長文で恐縮ですが、その理由は以下の通りです。
「地震前に大気イオンが発生するメカニズム(仮説)」が、その団体のWEBサイトに紹介されていますので、まずはここから見てみましょう。
http:スラスラwww.e-pisco.jp/r_intro/ion/intro_i1.html
ステップ1〜5(前兆段階の微細な亀裂から放出したラドンが巡り巡って異常な大気イオン濃度として測定される)は可能性としてありえるかもしれませんが「地震本番(ステップ6)で大規模な破壊が発生した後、さらに大きな異常値が測定されるはずなのに、それがない」という矛盾がこの仮説の最大の弱点です。
一方、同サイトで公開されているプレスリリース(2007/7/31)
http:スラスラwww.e-pisco.jp/npo/pr/pr070731.pdf
には、2007/16の新潟県上中越沖地震の予知成功事例(P2)と、2000年からの前兆捕捉の主な成功事例14件(P3)が公開されています。
彼らの仮説に従うならば、イオン濃度値は震央から離れるほど薄まってゆくはずですが、P2からは震央距離と濃度値と先行時間との関連が全くうかがえません。
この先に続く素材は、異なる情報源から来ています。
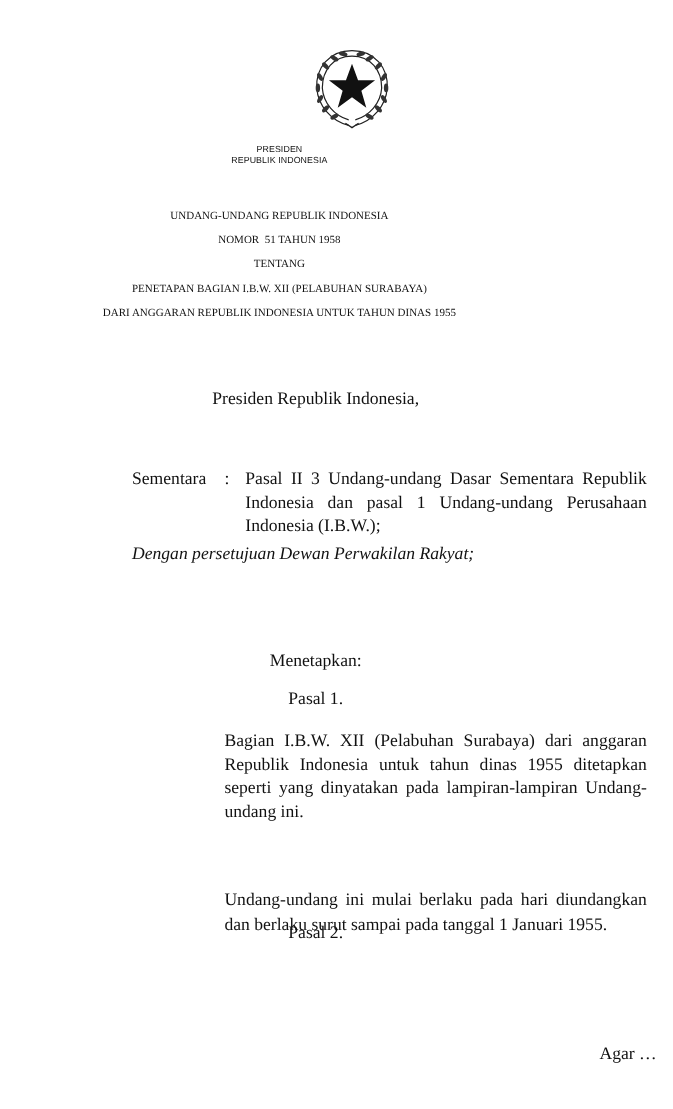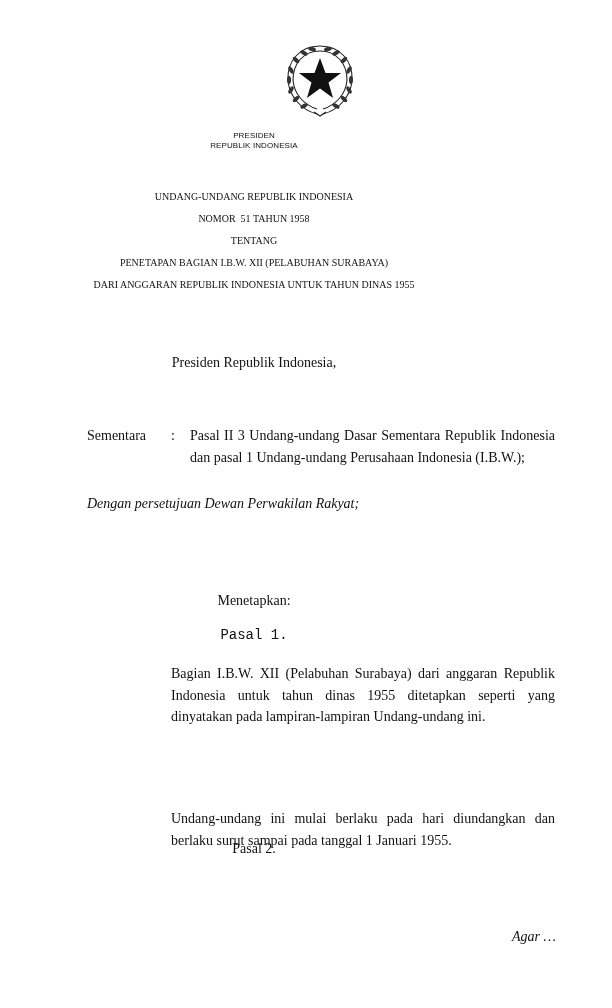--- a/index.html
+++ b/index.html
@@ -3,21 +3,21 @@
 <meta charset="utf-8">
 <style>
   html, body { margin: 0; padding: 0; background: #ffffff; }
   body { width: 612px; height: 1008px; position: relative; overflow: hidden;
          font-family: "Liberation Serif", serif; color: #111; font-size: 11px; }
   .abs { position: absolute; }
   .center { left: 0; width: 508px; text-align: center; }
   .emblem { left: 281px; top: 40px; width: 78px; height: 86px; }
   .emblem-caption { font-family: "Liberation Sans", sans-serif; font-size: 8px; line-height: 10px; letter-spacing: 0.1px; }
   .title-line { font-size: 10px; line-height: 22px; }
-  .body { font-size: 14px; line-height: 21.5px; }
+  .body { font-size: 16px; line-height: 21.5px; padding-left: 33px; }
   .justify { text-align: justify; text-align-last: left; }
 </style>
 </head>
 <body>
 
 <div class="abs emblem">
   <svg width="78" height="86" viewBox="0 0 78 86">
     <g fill="none" stroke="#222" stroke-width="1.1">
       <path d="M39 6 C18 6 6 22 7 40 C8 56 20 70 36 74"></path>
       <path d="M39 6 C60 6 72 22 71 40 C70 56 58 70 42 74"></path>
@@ -62,19 +62,19 @@
 <div class="abs center body" style="top:352px;">Presiden Republik Indonesia,</div>
 
 <div class="abs body" style="left:87px; top:425px;">Sementara</div>
 <div class="abs body" style="left:171px; top:425px;">:</div>
 <div class="abs body justify" style="left:190px; top:425px; width:365px;">Pasal II 3 Undang-undang Dasar Sementara Republik Indonesia dan pasal 1 Undang-undang Perusahaan Indonesia (I.B.W.);</div>
 
 <div class="abs body" style="left:87px; top:493px;font-style:italic;">Dengan persetujuan Dewan Perwakilan Rakyat;</div>
 
 <div class="abs center body" style="top:590px;">Menetapkan:</div>
 
-<div class="abs center body" style="top:625px;font-family:Liberation Mono, monospace;">Pasal 1.</div>
+<div class="abs center body" style="top:625px;">Pasal 1.</div>
 <div class="abs body justify" style="left:171px; top:663px; width:384px;">Bagian I.B.W. XII (Pelabuhan Surabaya) dari anggaran Republik Indonesia untuk tahun dinas 1955 ditetapkan seperti yang dinyatakan pada lampiran-lampiran Undang-undang ini.</div>
 
 <div class="abs center body" style="top:804px;margin-top:34px;">Pasal 2.</div>
 <div class="abs body justify" style="left:171px; top:808px; width:384px;">Undang-undang ini mulai berlaku pada hari diundangkan dan berlaku surut sampai pada tanggal 1 Januari 1955.</div>
 
-<div class="abs body" style="left:512px; top:926px;font-style:italic;">Agar …</div>
+<div class="abs body" style="left:512px; top:948px;">Agar …</div>
 
 </body></html>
P3では「M4.7最大震度3」という軽い地震まで含めていることや、「地震前時間」について数時間前〜3ヶ月以上前という、実用的観点から言えば、対策の打ちようがない幅広さも問題といえます。
また、過去において、この高い数値を示しながら大地震が発生しなかったケースは非常に多かったですし、イオンの発生地点の絞り込みに成功したという事例もなく、このグラフに描かれるイオン発生源が地震前兆の他にあるのか否か、という観点からも未検証の状況です。
紹介したのは少し古い事例でしたが、その後のプレスリリースを見てみても、残念ながら仮説としての精度向上の様子はうかがえません。客観的に見ると「イオン濃度の上昇」と「地震」という2つの独立した別々の現象に対して、たまたま彼らの思い込むタイミングと一致した事例だけ都合良くピックアップしているかのように見えてしまう状況には変化はありません。
といった実績が物語る通り、このグラフの数値の上下を我々の防災行動の動機づけに連動させる必要はありません。
今後当面は「前兆では?」といわれる現象報告の有無にかかわらず、余震や誘発と考えられる大地震に対する備えを解くことはできない時期が続きます。むしろ肩書きやこういった情報に惑われず、日常生活に支障のない範囲で、防災意識を高いレベルで維持し続けることのほうが大切ではないでしょうか。